_Problem to solve_. In the data, change every "pose" to "camera" and leave everything else as it is.

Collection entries
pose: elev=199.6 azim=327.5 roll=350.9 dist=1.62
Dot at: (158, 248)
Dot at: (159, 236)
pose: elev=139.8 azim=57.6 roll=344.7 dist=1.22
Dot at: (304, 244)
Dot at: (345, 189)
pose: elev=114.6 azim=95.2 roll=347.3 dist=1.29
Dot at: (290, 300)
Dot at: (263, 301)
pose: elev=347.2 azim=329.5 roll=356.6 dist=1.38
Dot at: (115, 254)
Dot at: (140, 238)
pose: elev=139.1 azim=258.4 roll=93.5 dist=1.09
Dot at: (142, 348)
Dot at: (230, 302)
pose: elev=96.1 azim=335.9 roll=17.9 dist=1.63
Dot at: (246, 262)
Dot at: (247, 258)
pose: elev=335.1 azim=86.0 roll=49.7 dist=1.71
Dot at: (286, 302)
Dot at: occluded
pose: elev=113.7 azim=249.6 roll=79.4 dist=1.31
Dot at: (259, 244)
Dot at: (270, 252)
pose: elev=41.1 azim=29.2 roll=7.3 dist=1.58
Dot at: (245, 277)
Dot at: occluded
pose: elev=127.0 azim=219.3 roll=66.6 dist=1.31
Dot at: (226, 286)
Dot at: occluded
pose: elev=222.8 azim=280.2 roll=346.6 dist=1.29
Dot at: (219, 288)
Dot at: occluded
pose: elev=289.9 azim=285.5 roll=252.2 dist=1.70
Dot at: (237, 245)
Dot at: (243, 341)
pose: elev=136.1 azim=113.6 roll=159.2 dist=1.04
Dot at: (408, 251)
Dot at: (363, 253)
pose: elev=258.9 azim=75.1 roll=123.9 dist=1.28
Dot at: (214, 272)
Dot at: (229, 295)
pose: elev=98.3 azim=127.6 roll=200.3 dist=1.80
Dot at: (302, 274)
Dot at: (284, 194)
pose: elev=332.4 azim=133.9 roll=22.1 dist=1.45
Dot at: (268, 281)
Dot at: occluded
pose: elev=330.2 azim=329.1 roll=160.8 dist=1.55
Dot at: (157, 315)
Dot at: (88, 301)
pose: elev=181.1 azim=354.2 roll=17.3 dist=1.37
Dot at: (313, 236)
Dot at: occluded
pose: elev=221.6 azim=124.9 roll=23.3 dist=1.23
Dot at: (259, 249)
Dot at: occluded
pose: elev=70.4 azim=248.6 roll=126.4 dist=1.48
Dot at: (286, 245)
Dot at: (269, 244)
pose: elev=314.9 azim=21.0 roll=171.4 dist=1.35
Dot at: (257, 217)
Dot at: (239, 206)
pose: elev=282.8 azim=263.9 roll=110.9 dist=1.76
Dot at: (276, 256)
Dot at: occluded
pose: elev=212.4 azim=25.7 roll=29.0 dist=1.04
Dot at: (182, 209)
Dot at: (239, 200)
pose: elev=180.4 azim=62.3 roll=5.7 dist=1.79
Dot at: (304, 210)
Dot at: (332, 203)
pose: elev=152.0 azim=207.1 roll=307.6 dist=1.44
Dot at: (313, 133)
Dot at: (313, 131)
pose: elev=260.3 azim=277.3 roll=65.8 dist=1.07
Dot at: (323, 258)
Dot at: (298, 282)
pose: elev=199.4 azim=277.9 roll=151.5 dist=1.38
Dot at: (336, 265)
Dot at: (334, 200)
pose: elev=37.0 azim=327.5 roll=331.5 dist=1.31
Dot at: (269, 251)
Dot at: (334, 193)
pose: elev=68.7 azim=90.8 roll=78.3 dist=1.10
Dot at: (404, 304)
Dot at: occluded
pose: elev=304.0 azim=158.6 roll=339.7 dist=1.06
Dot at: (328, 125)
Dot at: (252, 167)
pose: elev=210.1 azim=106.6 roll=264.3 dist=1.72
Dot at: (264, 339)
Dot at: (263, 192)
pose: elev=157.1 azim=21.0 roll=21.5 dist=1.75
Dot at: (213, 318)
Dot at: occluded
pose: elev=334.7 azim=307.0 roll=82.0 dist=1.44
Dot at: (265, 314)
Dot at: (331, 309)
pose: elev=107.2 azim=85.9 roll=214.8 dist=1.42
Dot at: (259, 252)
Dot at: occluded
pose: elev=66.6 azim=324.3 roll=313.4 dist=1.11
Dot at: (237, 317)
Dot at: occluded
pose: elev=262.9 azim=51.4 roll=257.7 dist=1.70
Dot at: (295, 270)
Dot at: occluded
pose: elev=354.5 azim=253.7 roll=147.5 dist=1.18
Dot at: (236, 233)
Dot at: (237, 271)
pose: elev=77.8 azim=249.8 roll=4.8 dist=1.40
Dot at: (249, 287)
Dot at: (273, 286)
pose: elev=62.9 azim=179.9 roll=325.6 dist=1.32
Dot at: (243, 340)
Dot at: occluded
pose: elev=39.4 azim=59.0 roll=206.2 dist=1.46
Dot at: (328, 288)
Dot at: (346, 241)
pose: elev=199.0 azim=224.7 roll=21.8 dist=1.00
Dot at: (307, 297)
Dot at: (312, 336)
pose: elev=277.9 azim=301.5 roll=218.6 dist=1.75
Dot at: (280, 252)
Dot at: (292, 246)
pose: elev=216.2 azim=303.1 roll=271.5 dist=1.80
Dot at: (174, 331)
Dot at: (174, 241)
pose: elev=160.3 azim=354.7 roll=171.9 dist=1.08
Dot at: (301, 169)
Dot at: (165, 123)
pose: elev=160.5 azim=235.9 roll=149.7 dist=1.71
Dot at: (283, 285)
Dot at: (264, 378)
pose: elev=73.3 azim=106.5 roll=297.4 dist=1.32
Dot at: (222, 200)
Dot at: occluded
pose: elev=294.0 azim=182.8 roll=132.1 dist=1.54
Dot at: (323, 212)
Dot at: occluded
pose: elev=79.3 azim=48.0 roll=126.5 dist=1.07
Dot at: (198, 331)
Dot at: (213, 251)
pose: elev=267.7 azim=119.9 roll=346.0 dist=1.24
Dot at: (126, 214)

_Completed task_.
camera: elev=199.6 azim=327.5 roll=350.9 dist=1.62
Dot at: (158, 248)
Dot at: (159, 236)
camera: elev=139.8 azim=57.6 roll=344.7 dist=1.22
Dot at: (304, 244)
Dot at: (345, 189)
camera: elev=114.6 azim=95.2 roll=347.3 dist=1.29
Dot at: (290, 300)
Dot at: (263, 301)
camera: elev=347.2 azim=329.5 roll=356.6 dist=1.38
Dot at: (115, 254)
Dot at: (140, 238)
camera: elev=139.1 azim=258.4 roll=93.5 dist=1.09
Dot at: (142, 348)
Dot at: (230, 302)
camera: elev=96.1 azim=335.9 roll=17.9 dist=1.63
Dot at: (246, 262)
Dot at: (247, 258)
camera: elev=335.1 azim=86.0 roll=49.7 dist=1.71
Dot at: (286, 302)
Dot at: occluded
camera: elev=113.7 azim=249.6 roll=79.4 dist=1.31
Dot at: (259, 244)
Dot at: (270, 252)
camera: elev=41.1 azim=29.2 roll=7.3 dist=1.58
Dot at: (245, 277)
Dot at: occluded
camera: elev=127.0 azim=219.3 roll=66.6 dist=1.31
Dot at: (226, 286)
Dot at: occluded
camera: elev=222.8 azim=280.2 roll=346.6 dist=1.29
Dot at: (219, 288)
Dot at: occluded
camera: elev=289.9 azim=285.5 roll=252.2 dist=1.70
Dot at: (237, 245)
Dot at: (243, 341)
camera: elev=136.1 azim=113.6 roll=159.2 dist=1.04
Dot at: (408, 251)
Dot at: (363, 253)
camera: elev=258.9 azim=75.1 roll=123.9 dist=1.28
Dot at: (214, 272)
Dot at: (229, 295)
camera: elev=98.3 azim=127.6 roll=200.3 dist=1.80
Dot at: (302, 274)
Dot at: (284, 194)
camera: elev=332.4 azim=133.9 roll=22.1 dist=1.45
Dot at: (268, 281)
Dot at: occluded
camera: elev=330.2 azim=329.1 roll=160.8 dist=1.55
Dot at: (157, 315)
Dot at: (88, 301)
camera: elev=181.1 azim=354.2 roll=17.3 dist=1.37
Dot at: (313, 236)
Dot at: occluded
camera: elev=221.6 azim=124.9 roll=23.3 dist=1.23
Dot at: (259, 249)
Dot at: occluded
camera: elev=70.4 azim=248.6 roll=126.4 dist=1.48
Dot at: (286, 245)
Dot at: (269, 244)
camera: elev=314.9 azim=21.0 roll=171.4 dist=1.35
Dot at: (257, 217)
Dot at: (239, 206)
camera: elev=282.8 azim=263.9 roll=110.9 dist=1.76
Dot at: (276, 256)
Dot at: occluded
camera: elev=212.4 azim=25.7 roll=29.0 dist=1.04
Dot at: (182, 209)
Dot at: (239, 200)
camera: elev=180.4 azim=62.3 roll=5.7 dist=1.79
Dot at: (304, 210)
Dot at: (332, 203)
camera: elev=152.0 azim=207.1 roll=307.6 dist=1.44
Dot at: (313, 133)
Dot at: (313, 131)
camera: elev=260.3 azim=277.3 roll=65.8 dist=1.07
Dot at: (323, 258)
Dot at: (298, 282)
camera: elev=199.4 azim=277.9 roll=151.5 dist=1.38
Dot at: (336, 265)
Dot at: (334, 200)
camera: elev=37.0 azim=327.5 roll=331.5 dist=1.31
Dot at: (269, 251)
Dot at: (334, 193)
camera: elev=68.7 azim=90.8 roll=78.3 dist=1.10
Dot at: (404, 304)
Dot at: occluded
camera: elev=304.0 azim=158.6 roll=339.7 dist=1.06
Dot at: (328, 125)
Dot at: (252, 167)
camera: elev=210.1 azim=106.6 roll=264.3 dist=1.72
Dot at: (264, 339)
Dot at: (263, 192)
camera: elev=157.1 azim=21.0 roll=21.5 dist=1.75
Dot at: (213, 318)
Dot at: occluded
camera: elev=334.7 azim=307.0 roll=82.0 dist=1.44
Dot at: (265, 314)
Dot at: (331, 309)
camera: elev=107.2 azim=85.9 roll=214.8 dist=1.42
Dot at: (259, 252)
Dot at: occluded
camera: elev=66.6 azim=324.3 roll=313.4 dist=1.11
Dot at: (237, 317)
Dot at: occluded
camera: elev=262.9 azim=51.4 roll=257.7 dist=1.70
Dot at: (295, 270)
Dot at: occluded
camera: elev=354.5 azim=253.7 roll=147.5 dist=1.18
Dot at: (236, 233)
Dot at: (237, 271)
camera: elev=77.8 azim=249.8 roll=4.8 dist=1.40
Dot at: (249, 287)
Dot at: (273, 286)
camera: elev=62.9 azim=179.9 roll=325.6 dist=1.32
Dot at: (243, 340)
Dot at: occluded
camera: elev=39.4 azim=59.0 roll=206.2 dist=1.46
Dot at: (328, 288)
Dot at: (346, 241)
camera: elev=199.0 azim=224.7 roll=21.8 dist=1.00
Dot at: (307, 297)
Dot at: (312, 336)
camera: elev=277.9 azim=301.5 roll=218.6 dist=1.75
Dot at: (280, 252)
Dot at: (292, 246)
camera: elev=216.2 azim=303.1 roll=271.5 dist=1.80
Dot at: (174, 331)
Dot at: (174, 241)
camera: elev=160.3 azim=354.7 roll=171.9 dist=1.08
Dot at: (301, 169)
Dot at: (165, 123)
camera: elev=160.5 azim=235.9 roll=149.7 dist=1.71
Dot at: (283, 285)
Dot at: (264, 378)
camera: elev=73.3 azim=106.5 roll=297.4 dist=1.32
Dot at: (222, 200)
Dot at: occluded
camera: elev=294.0 azim=182.8 roll=132.1 dist=1.54
Dot at: (323, 212)
Dot at: occluded
camera: elev=79.3 azim=48.0 roll=126.5 dist=1.07
Dot at: (198, 331)
Dot at: (213, 251)
camera: elev=267.7 azim=119.9 roll=346.0 dist=1.24
Dot at: (126, 214)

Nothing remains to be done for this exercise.